» Work to do
1. Using the page on General Motors stock, say whether each statement agrees with it. Answer yes or no and quote the deciding words.
(a) GM's North America business posted an EBIT-adjusted margin near 10 percent in Q1 2026.
(b) Walnut describes itself as an investment adviser.
(c) For someone who believes the thesis, timing is the real question.
2. Answer these questions from the page on General Motors stock.
(a) When was the page last updated?
(b) What is GM's revenue for FY 2025?
(c) Which GM vehicles generate the bulk of its profit?
3. List everything that the page on General Motors stock says can fall sharply in a recession or when interest rates raise the cost of auto loans.

» Page extract
━━━━

Is GM a Buy? What to Consider in 2026

Last updated July 2026

Short answer

The bull case for General Motors Company (GM) rests on Truck and SUV profit engine plus capital return: GM's full-size pickups and crossovers generate the bulk of its profit, and North America posted an EBIT-adjusted margin near 10 percent in Q1 2026. Revenue (FY 2025) is ~$185 billion. If you believe that thesis holds, the real questions become position sizing and overlap, not timing. The main risk to that view: GM is deeply cyclical: new-vehicle demand, pricing, and margins can fall sharply in a recession or when interest rates raise the cost of auto loans. Whether GM is a buy comes down to whether you believe the thesis. This is informational, not a recommendation, and Walnut is not an investment adviser.

━━━━

» Given data
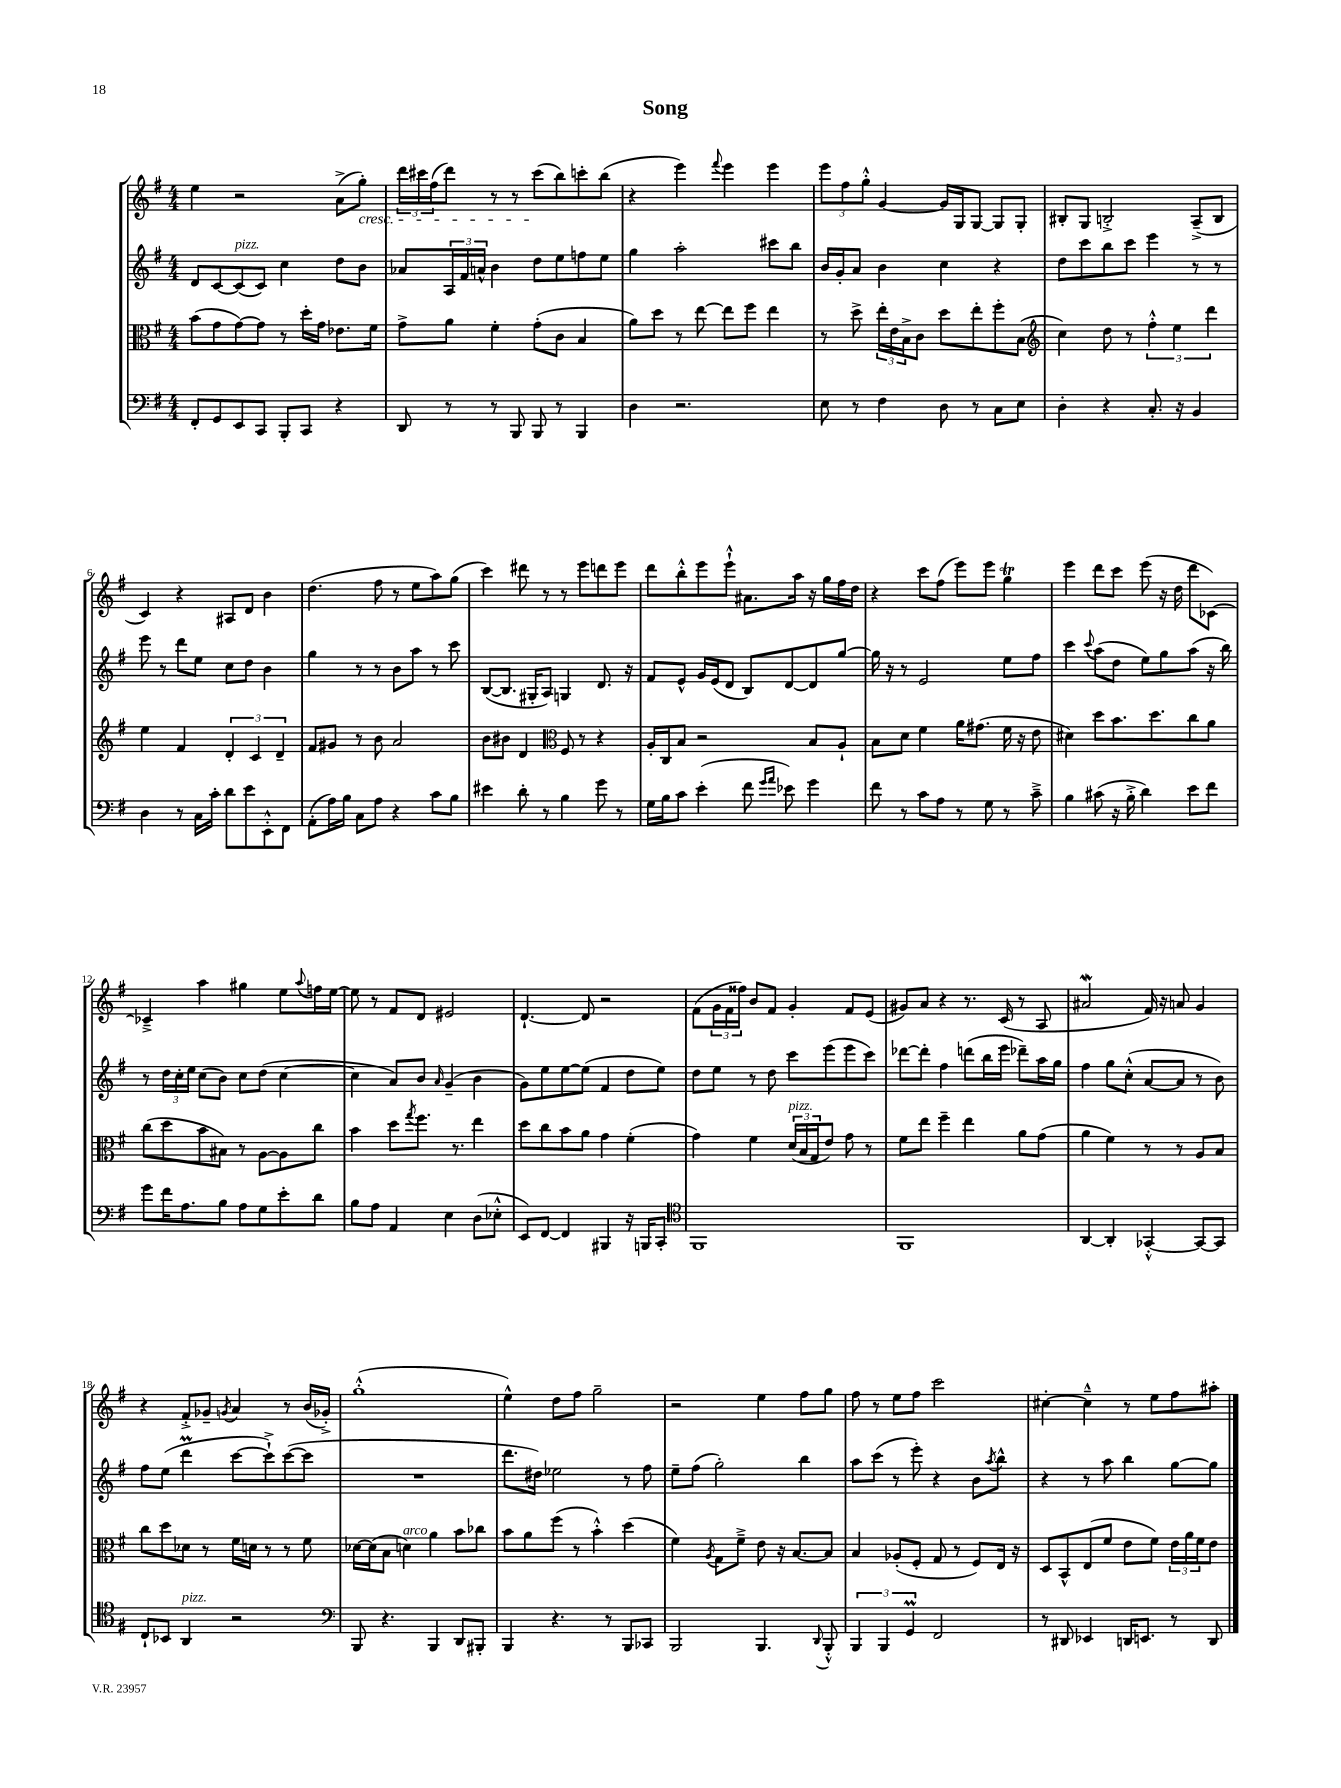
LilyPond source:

━━━━

» Solved problems
1.
(a) Yes: "North America posted an EBIT-adjusted margin near 10 percent in Q1 2026"
(b) No: "Walnut is not an investment adviser"
(c) No: "the real questions become position sizing and overlap, not timing"

2.
(a) July 2026
(b) About $185 billion
(c) Its full-size pickups and crossovers

3. New-vehicle demand, pricing, and margins.